■ WORK INSTRUCTION
Reproduce every line of the listing below without changing a single character.

Collected data entries:
══════════
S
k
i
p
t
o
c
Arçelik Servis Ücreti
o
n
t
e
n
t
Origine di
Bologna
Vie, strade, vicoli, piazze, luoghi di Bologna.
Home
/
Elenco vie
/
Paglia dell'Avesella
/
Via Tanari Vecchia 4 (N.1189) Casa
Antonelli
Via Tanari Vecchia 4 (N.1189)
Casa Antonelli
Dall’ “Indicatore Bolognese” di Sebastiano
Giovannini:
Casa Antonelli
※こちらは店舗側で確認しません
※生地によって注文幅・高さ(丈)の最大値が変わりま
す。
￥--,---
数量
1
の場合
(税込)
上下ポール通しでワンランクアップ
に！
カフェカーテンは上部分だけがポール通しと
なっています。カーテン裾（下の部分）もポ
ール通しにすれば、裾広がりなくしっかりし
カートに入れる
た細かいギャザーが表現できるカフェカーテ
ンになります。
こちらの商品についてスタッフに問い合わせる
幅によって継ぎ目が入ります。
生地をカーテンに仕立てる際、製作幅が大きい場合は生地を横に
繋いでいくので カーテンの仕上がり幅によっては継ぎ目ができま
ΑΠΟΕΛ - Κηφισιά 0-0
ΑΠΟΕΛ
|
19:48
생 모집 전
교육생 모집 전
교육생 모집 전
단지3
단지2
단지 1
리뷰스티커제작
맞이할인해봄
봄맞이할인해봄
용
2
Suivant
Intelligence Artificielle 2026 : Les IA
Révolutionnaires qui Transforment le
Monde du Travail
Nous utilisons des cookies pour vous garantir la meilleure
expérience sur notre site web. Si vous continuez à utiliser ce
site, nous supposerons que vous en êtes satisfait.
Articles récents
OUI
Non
══════════
■ TASK ANSWER
S
k
i
p
t
o
c
Arçelik Servis Ücreti
o
n
t
e
n
t
Origine di
Bologna
Vie, strade, vicoli, piazze, luoghi di Bologna.
Home
/
Elenco vie
/
Paglia dell'Avesella
/
Via Tanari Vecchia 4 (N.1189) Casa
Antonelli
Via Tanari Vecchia 4 (N.1189)
Casa Antonelli
Dall’ “Indicatore Bolognese” di Sebastiano
Giovannini:
Casa Antonelli
※こちらは店舗側で確認しません
※生地によって注文幅・高さ(丈)の最大値が変わりま
す。
￥--,---
数量
1
の場合
(税込)
上下ポール通しでワンランクアップ
に！
カフェカーテンは上部分だけがポール通しと
なっています。カーテン裾（下の部分）もポ
ール通しにすれば、裾広がりなくしっかりし
カートに入れる
た細かいギャザーが表現できるカフェカーテ
ンになります。
こちらの商品についてスタッフに問い合わせる
幅によって継ぎ目が入ります。
生地をカーテンに仕立てる際、製作幅が大きい場合は生地を横に
繋いでいくので カーテンの仕上がり幅によっては継ぎ目ができま
ΑΠΟΕΛ - Κηφισιά 0-0
ΑΠΟΕΛ
|
19:48
생 모집 전
교육생 모집 전
교육생 모집 전
단지3
단지2
단지 1
리뷰스티커제작
맞이할인해봄
봄맞이할인해봄
용
2
Suivant
Intelligence Artificielle 2026 : Les IA
Révolutionnaires qui Transforment le
Monde du Travail
Nous utilisons des cookies pour vous garantir la meilleure
expérience sur notre site web. Si vous continuez à utiliser ce
site, nous supposerons que vous en êtes satisfait.
Articles récents
OUI
Non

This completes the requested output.